» Work instruction A:
Please lay out the entries as a numbered list, starting at their first line and ending at the line containing "sans effort le", with blank lines left out.

» Provided text:
------------------------
SUPERIOR COURT OF NEW JERSEY
APPELLATE DIVISION
DOCKET NO. A-2659-99T4
A-1487-00T4
STATE OF NEW JERSEY,
Plaintiff-Respondent,
v.
DONALD CLARK,
Defendant-Appellant.
___________________________________
Submitted: March 4, 2002 - Decided: June 20, 2002
Before Judges Petrella, Kestin and Steinberg.
On appeal from the Superior Court of New Jersey,
Law Division, Criminal Part, Bergen County,
96-8-1064-I.
Peter A. Garcia, Acting Public Defender, attorney
for appellant (M. Virginia Barta, Assistant
Deputy Public Defender, of counsel and on the
brief).
Appellant filed a pro se brief.
William H. Schmidt, Bergen County Prosecutor,
attorney for respondent (Annmarie Cozzi, Assistant
Prosecutor, of counsel and on the brief).
The opinion of the court was delivered by
KESTIN, J.A.D.
In these consolidated matters arising after a remand,
defendant appeals from convictions, following guilty pleas, for two
counts of second degree burglary and one count of third degree
theft; from the concurrent sentences imposed thereon; and from the
trial court's denial of his motion to withdraw his guilty plea to
the second degree burglary charges. Defendant raises the following
issues on appeal:
POINT I DEFENDANT'S CONVICTIONS FOR ARMED
BURGLARY MUST BE VACATED BECAUSE THE
FACTUAL BASIS FOR HIS GUILTY PLEAS
DID NOT EVINCE AN INTENT TO USE THE
KNIFE DURING THE BURGLARIES.
POINT II DEFENDANT'S SENTENCE SHOULD BE
REDUCED TO THE PRESUMPTIVE TERM.
In a pro se letter brief, defendant argues further that no adequate
factual basis was given, or could have been given, to support a
conviction for armed burlary. We affirm.
------------------------
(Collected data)
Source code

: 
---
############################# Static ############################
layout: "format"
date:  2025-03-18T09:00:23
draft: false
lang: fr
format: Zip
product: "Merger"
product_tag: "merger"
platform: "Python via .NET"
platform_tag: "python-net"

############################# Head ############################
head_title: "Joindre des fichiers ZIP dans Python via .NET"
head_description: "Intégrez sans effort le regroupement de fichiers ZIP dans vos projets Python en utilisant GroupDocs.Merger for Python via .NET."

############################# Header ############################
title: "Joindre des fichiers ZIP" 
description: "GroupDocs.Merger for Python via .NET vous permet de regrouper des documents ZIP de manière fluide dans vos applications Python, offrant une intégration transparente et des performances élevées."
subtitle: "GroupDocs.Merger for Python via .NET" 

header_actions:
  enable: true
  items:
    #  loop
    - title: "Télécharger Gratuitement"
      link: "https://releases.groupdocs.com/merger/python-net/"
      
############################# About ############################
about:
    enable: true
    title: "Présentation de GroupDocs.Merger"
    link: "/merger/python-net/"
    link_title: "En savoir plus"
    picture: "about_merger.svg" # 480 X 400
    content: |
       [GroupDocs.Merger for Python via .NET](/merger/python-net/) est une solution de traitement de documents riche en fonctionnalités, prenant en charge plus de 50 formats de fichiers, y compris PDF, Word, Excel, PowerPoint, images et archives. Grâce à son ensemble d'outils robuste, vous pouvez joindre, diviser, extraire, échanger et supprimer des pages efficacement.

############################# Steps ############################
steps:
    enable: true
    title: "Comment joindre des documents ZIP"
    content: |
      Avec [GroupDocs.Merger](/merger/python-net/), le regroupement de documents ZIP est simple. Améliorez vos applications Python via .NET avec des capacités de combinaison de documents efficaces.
------------------------
» Work instruction B:
List the judges the opinion names as hearing the appeal.

» Reply A:
1. Source code
2. : 
3. ---
4. ############################# Static ############################
5. layout: "format"
6. date:  2025-03-18T09:00:23
7. draft: false
8. lang: fr
9. format: Zip
10. product: "Merger"
11. product_tag: "merger"
12. platform: "Python via .NET"
13. platform_tag: "python-net"
14. ############################# Head ############################
15. head_title: "Joindre des fichiers ZIP dans Python via .NET"
16. head_description: "Intégrez sans effort le regroupement de fichiers ZIP dans vos projets Python en utilisant GroupDocs.Merger for Python via .NET."

» Reply B:
Petrella, Kestin, Steinberg